#### Provided passage:
-- BEGIN --

The European Parliamentary Financial Services Forum facilitates and strengthens the exchange of information on financial services and Europe's financial markets between the financial industry and the European Parliament
The European Parliamentary Financial Services Forum facilitates and strengthens the exchange of information on financial services and Europe's financial markets between the financial industry and the European Parliament
 

TARGET2 Securities

<<back... 5 June 2007

What is T2S?

  • T2S is a technical solution whereby the settlement process is outsourced by the eurozone CSDs on a voluntary basis. It will provide delivery versus payment (DvP) settlement in central bank money in Euros for all securities (with ISIN numbers) denominated in Euro (including equities, debt instruments, investment funds, warrants, and potentially more) that are held through the accounts of the participating CSDs; with the consent of the relevant central bank, it can provide DvP settlement in central bank money in other EU currencies for which there is demand. Securities, which are denominated in foreign currency but settled in Euro, can also be settled by T2S, provided they are held through a T2S-connected CSD.
  • T2S is designed to provide the settlement process – and only the settlement process – and custody functions like asset servicing, corporate actions etc will remain with the national CSDs.
  • Structurally, access to the T2S settlement engine will be provided through the national CSDs; as a consequence, the legal situation of the end-users (banks and investment firms) and the securities accounts on the national level will not change. The ECB is also proposing direct technical access to T2S for those end-users who want it. In any case, the CSD retains legal responsibility.
  • T2S will offer “DvP Model 1 settlement” (see note 1 below) with several optimisation mechanisms (e.g. for situations where participants lack liquidity, or for complex transactions). T2S will also offer FoP (Free-of-Payment) settlement and other types of securities settlement needed for the functioning of CSDs. The ECB is assuming that the provision of “DvP Model 1” settlement in combination with optimisation makes the need for other netting settlement models redundant.

-- END --

#### Parts of the exercise:
1/ In the TARGET2 Securities text, write out everything from "TARGET2 Securities" down to "a T2S-connected CSD.".
2/ Answer these questions using the TARGET2 Securities text:
(a) Besides "DvP Model 1 settlement," what type of settlement will T2S offer?
(b) Which functions will stay with the national CSDs?
(c) Who keeps legal responsibility when end-users have direct technical access to T2S?
3/ Carry on the TARGET2 Securities text from its final sentence.

#### Extracted information:
-- BEGIN --

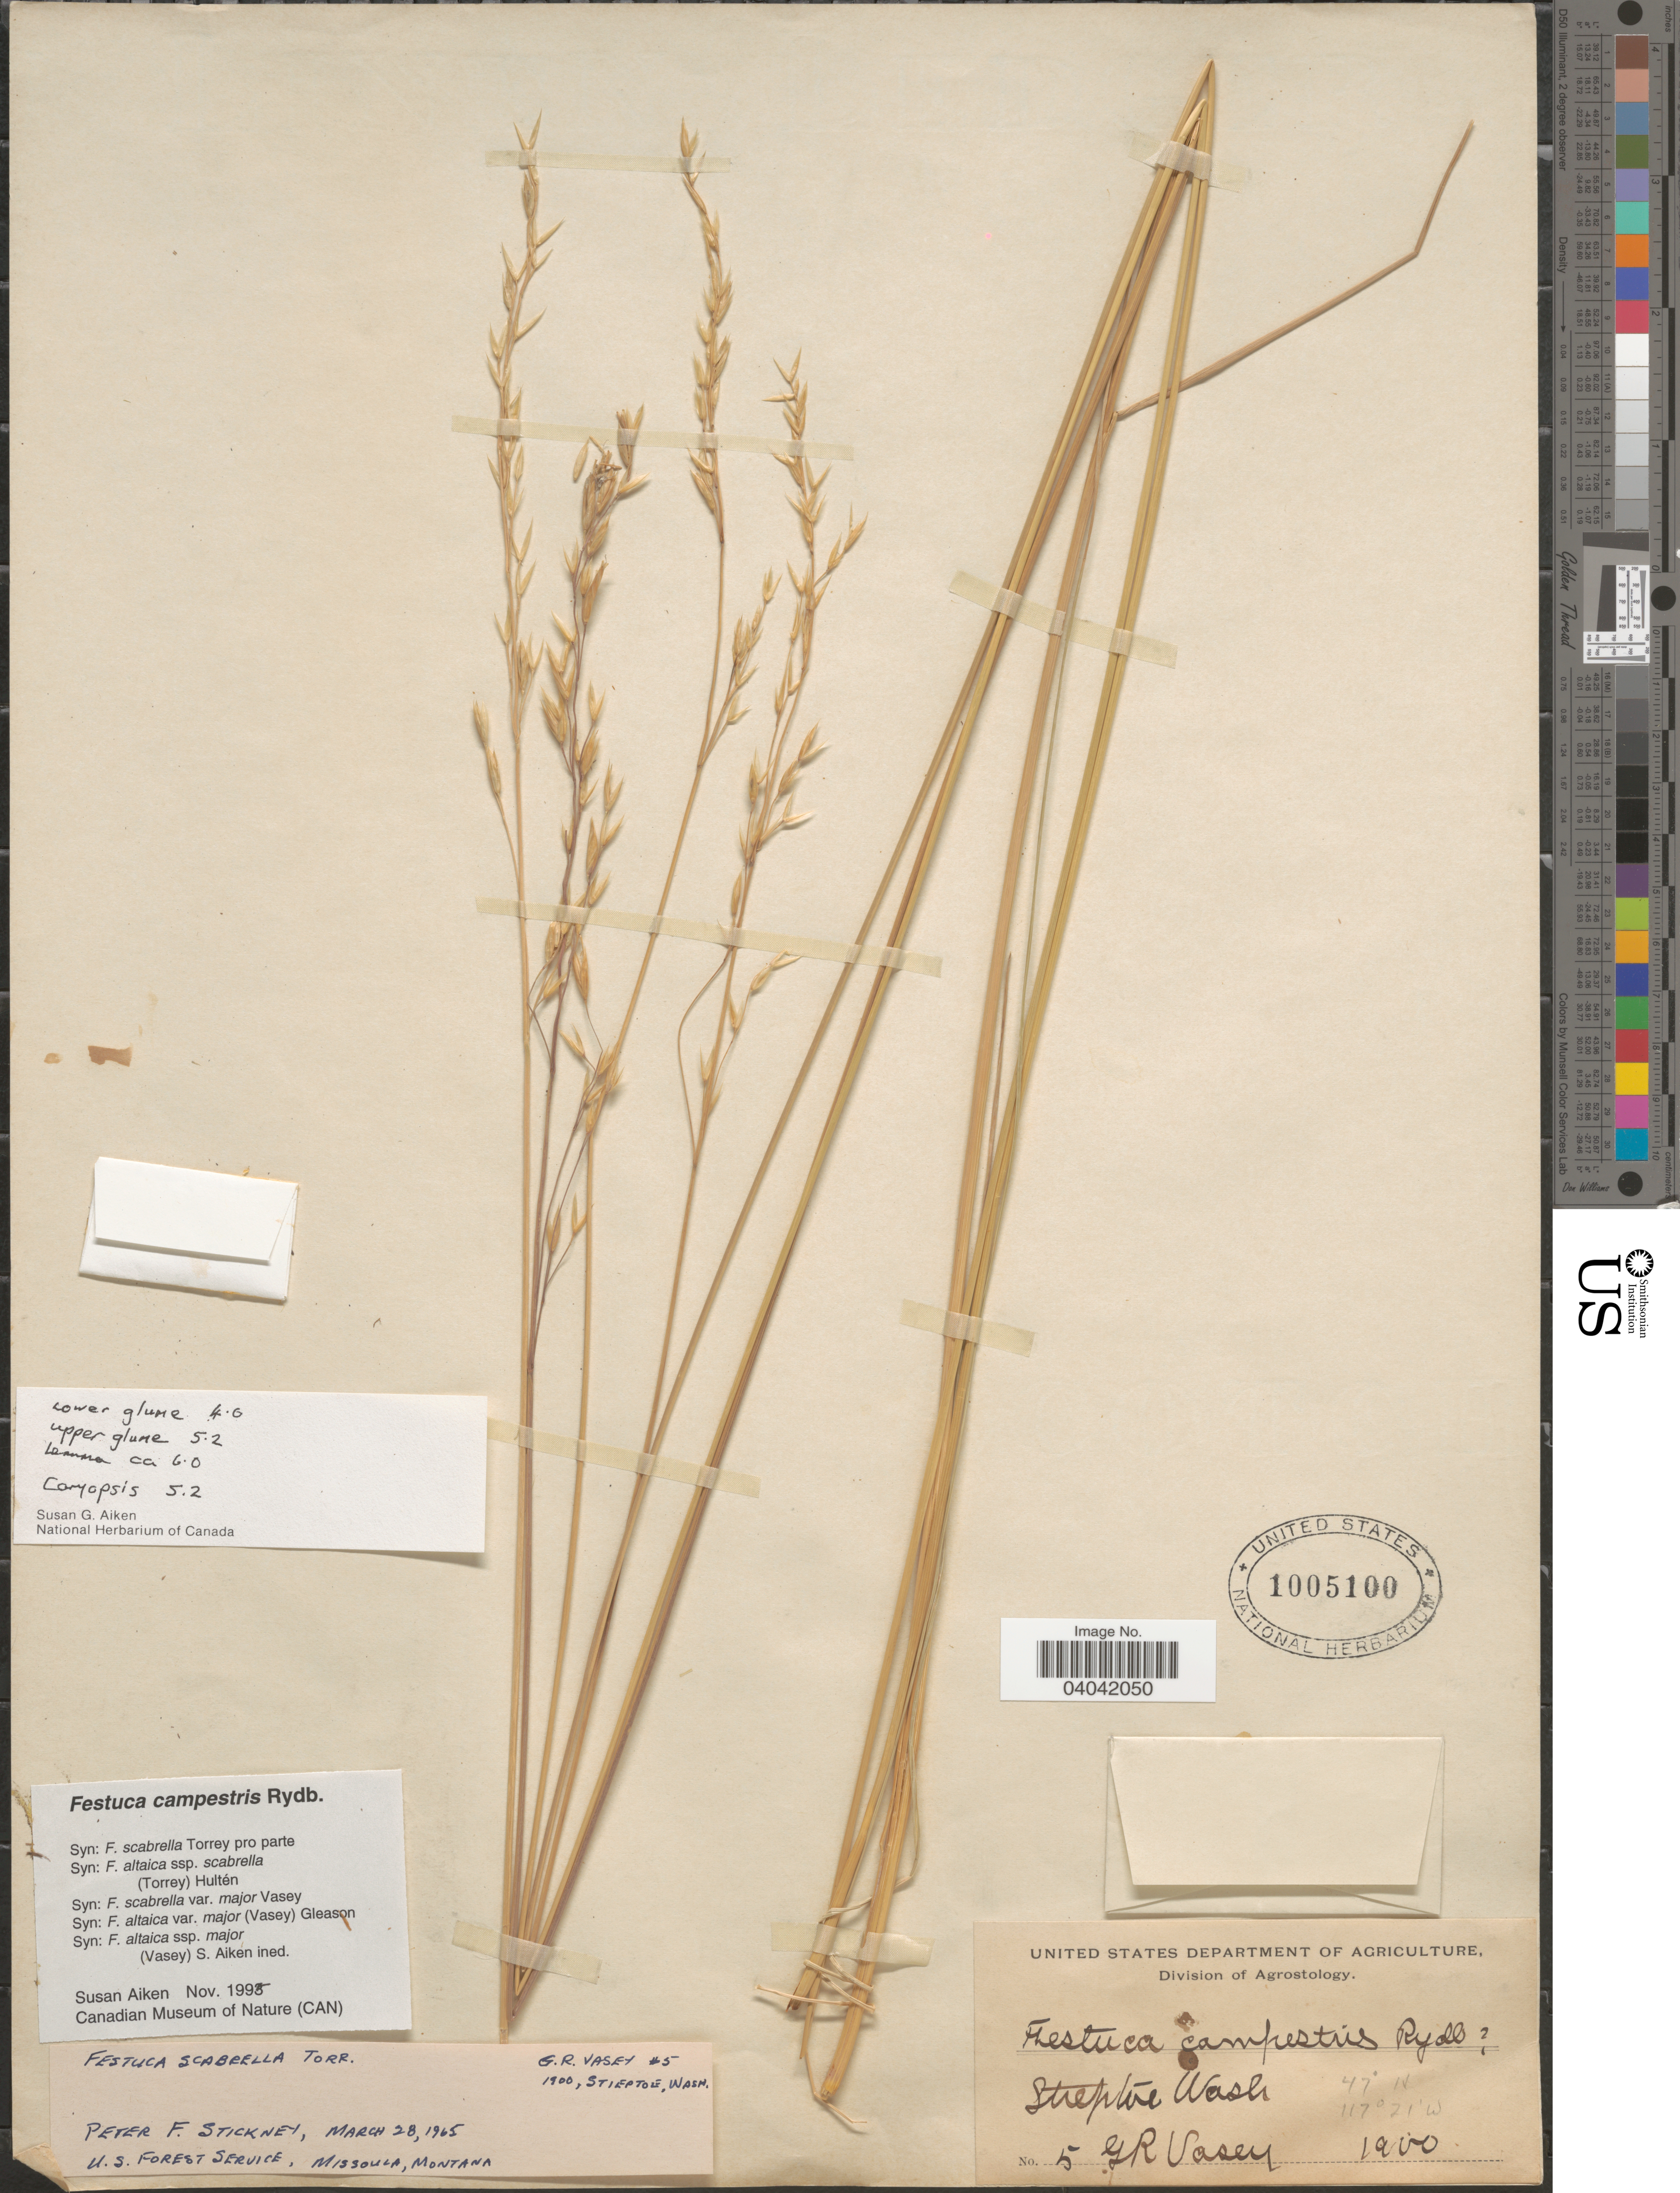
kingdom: Plantae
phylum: Tracheophyta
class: Liliopsida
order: Poales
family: Poaceae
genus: Festuca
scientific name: Festuca campestris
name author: Rydb.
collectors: G. R. Vasey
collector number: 5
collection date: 1900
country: United States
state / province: Washington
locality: Streptoe.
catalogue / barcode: US 1005100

-- END --

#### Final answers:
1/
TARGET2 Securities

<<back... 5 June 2007

What is T2S?

  • T2S is a technical solution whereby the settlement process is outsourced by the eurozone CSDs on a voluntary basis. It will provide delivery versus payment (DvP) settlement in central bank money in Euros for all securities (with ISIN numbers) denominated in Euro (including equities, debt instruments, investment funds, warrants, and potentially more) that are held through the accounts of the participating CSDs; with the consent of the relevant central bank, it can provide DvP settlement in central bank money in other EU currencies for which there is demand. Securities, which are denominated in foreign currency but settled in Euro, can also be settled by T2S, provided they are held through a T2S-connected CSD.

2/
(a) FoP (Free-of-Payment) settlement, along with other types of securities settlement needed for CSDs to function.
(b) Custody functions, such as asset servicing and corporate actions.
(c) The CSD.

3/
  • The ECB have said that the design of T2S will allow for the provision of securities settlement in other EU currencies, provided that there is a market demand and the relevant national central bank is prepared to enable settlement in its currency in T2S.

TARGET2-Securities in the European institutional context

  • T2S was first presented only a few days before Commissioner McCreevy’s landmark speech before the ECON Committee announcing the Commission’s abstention from direct legislative intervention in European clearing and settlement structures and processes.
  • Although the Code of Conduct does not apply directly to T2S (as it is a technical solution, not a “new” CSD), the ECB has expressed their intention to comply fully with the Code and, moreover, with EU competition policy in general. Issuer CSDs still remain responsible for fulfilling the Code of Conduct’s principles.
  • One of the earliest points of express criticism with the Eurosystem project was the question of whether developing a securities settlement system falls within the competence of the ECB as defined in the EU Treaty and the ECB Statute. The ECB firmly asserts that Articles 17, 18 and 22, together with Article 3.1 of its Statute constitute the legal basis for establishing and operating T2S, so long as it is limited to settlement. The ECB is expected to publish a detailed external legal opinion supporting the assertions by ECB for public discussion.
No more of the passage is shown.